* **EXERCISE GOAL**: Instruction for the entries that follow: retype exactly the lines from the line with "ring pip: (258, 188)" to the line with "pinky tip: (251, 257)", both included, and omit all others.

* **DATA TO EXAMINE**:

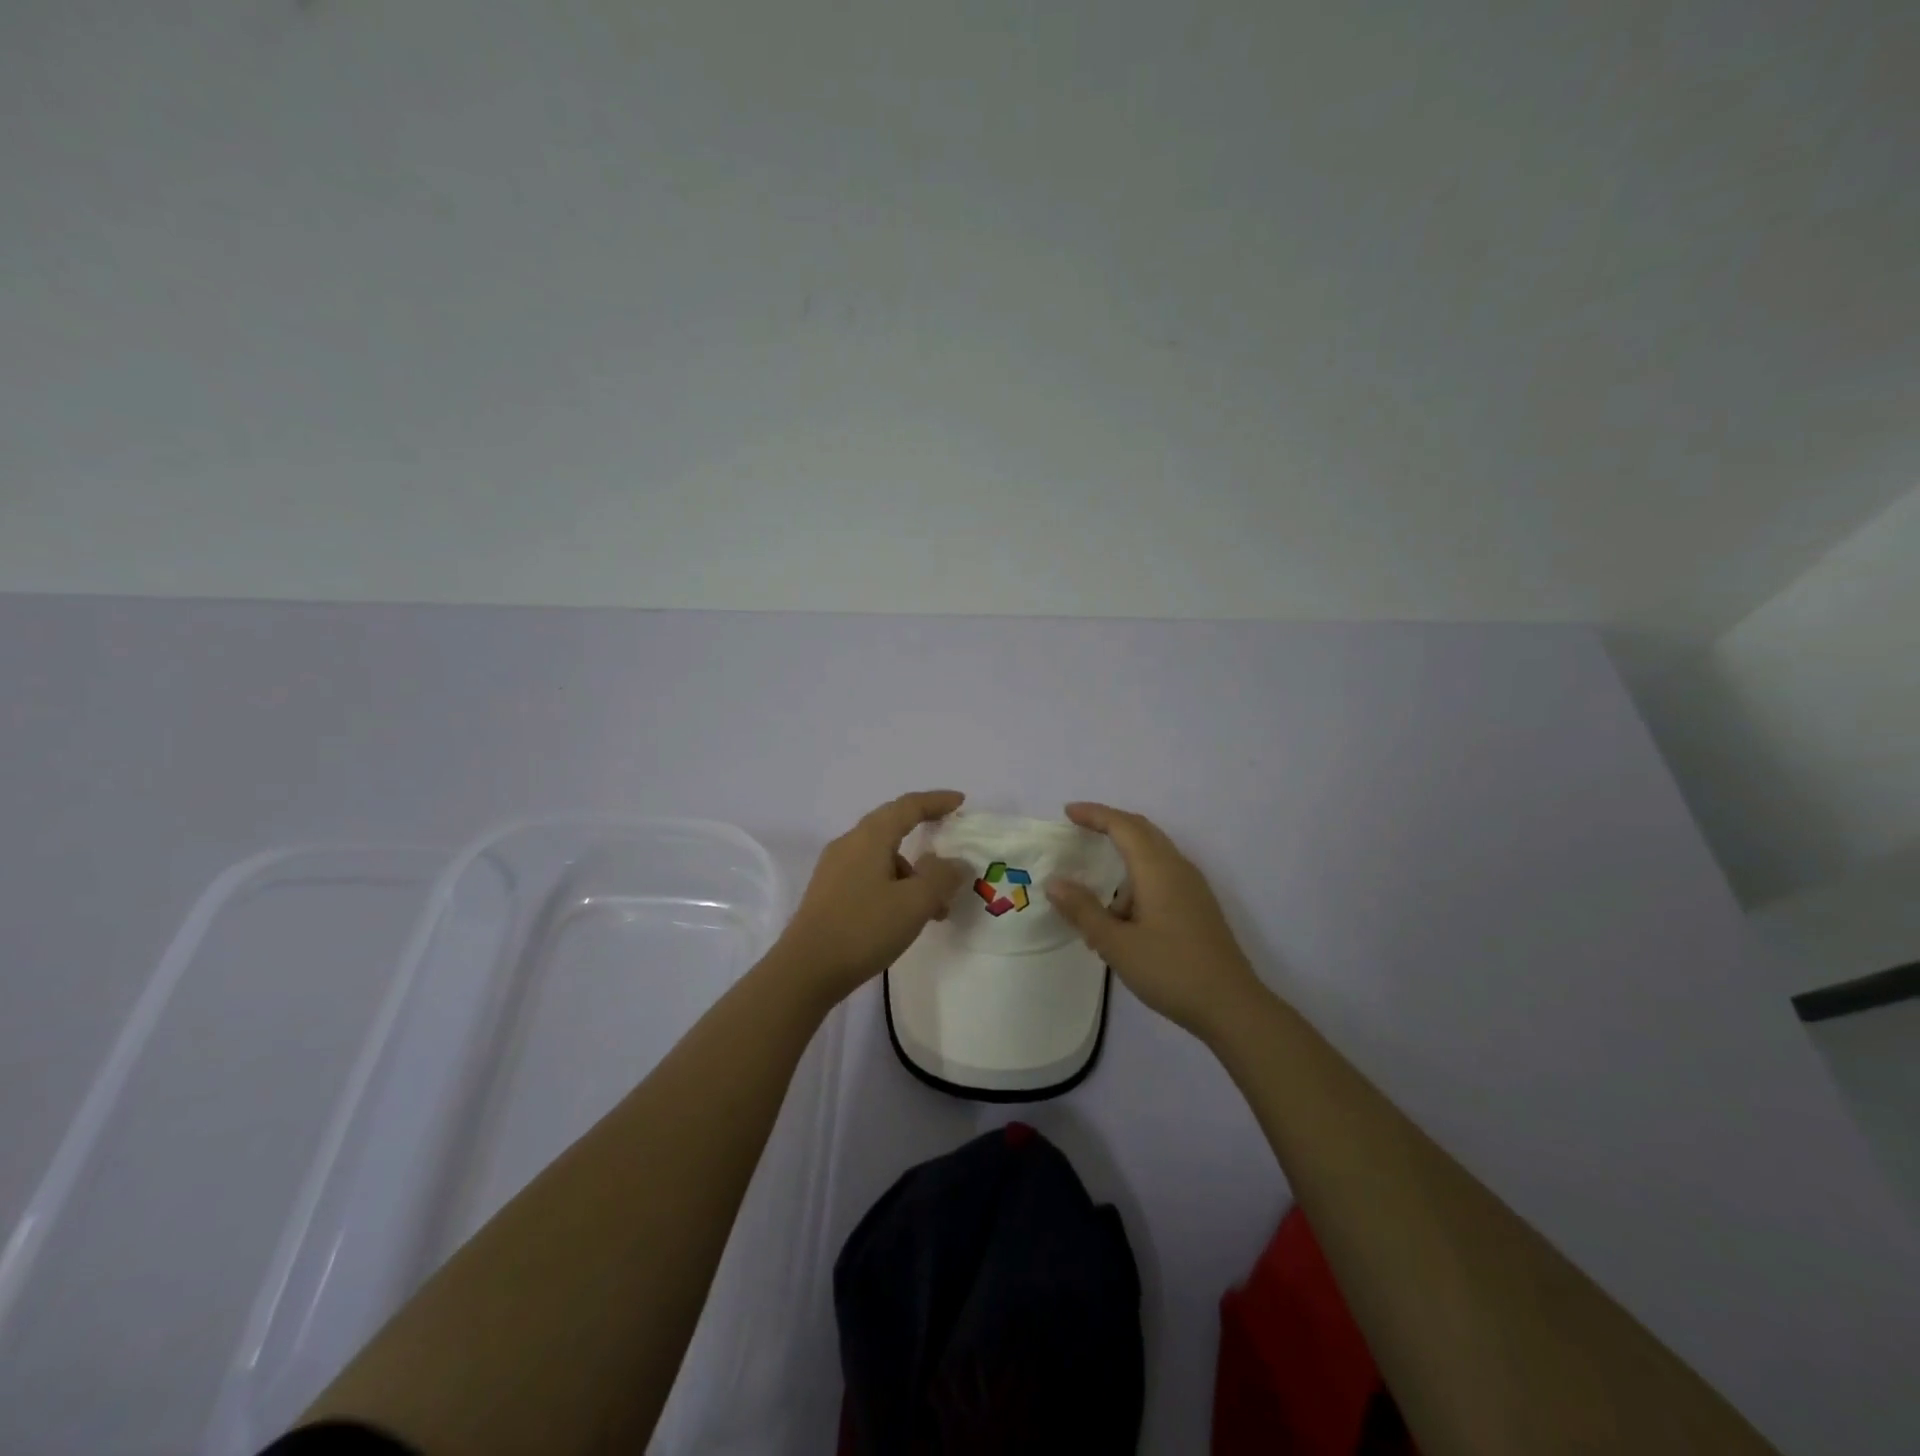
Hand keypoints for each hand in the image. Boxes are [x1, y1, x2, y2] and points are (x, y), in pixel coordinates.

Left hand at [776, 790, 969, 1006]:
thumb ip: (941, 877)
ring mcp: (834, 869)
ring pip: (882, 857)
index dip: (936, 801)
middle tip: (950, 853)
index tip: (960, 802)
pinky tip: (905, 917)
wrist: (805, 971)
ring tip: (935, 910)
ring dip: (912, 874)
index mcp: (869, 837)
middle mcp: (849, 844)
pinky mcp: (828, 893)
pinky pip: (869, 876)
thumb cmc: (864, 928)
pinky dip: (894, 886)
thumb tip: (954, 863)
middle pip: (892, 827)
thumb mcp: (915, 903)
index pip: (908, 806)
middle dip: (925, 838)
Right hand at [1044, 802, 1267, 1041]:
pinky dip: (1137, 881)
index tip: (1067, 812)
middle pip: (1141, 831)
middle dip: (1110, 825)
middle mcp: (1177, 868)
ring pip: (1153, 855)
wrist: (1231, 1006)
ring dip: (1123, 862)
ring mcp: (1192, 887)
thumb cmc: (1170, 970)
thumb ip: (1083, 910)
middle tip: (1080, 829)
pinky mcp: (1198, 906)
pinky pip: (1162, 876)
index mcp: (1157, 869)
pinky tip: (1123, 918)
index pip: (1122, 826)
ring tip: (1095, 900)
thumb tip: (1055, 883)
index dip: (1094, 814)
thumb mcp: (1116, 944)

...

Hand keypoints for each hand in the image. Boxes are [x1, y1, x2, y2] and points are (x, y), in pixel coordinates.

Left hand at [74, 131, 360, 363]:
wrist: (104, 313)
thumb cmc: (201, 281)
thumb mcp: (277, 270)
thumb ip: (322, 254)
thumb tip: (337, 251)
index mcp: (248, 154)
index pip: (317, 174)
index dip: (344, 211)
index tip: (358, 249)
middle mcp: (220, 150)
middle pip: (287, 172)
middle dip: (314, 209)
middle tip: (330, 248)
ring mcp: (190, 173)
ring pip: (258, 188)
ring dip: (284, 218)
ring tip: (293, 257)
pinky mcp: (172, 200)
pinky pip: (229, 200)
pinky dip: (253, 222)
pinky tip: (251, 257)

...

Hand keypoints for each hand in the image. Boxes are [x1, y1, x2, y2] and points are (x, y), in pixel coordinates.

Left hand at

* **ANSWER**:
ring pip: (258, 188)
ring dip: (284, 218)
ring tip: (293, 257)
pinky mcp: (172, 200)
pinky pip: (229, 200)
pinky dip: (253, 222)
pinky tip: (251, 257)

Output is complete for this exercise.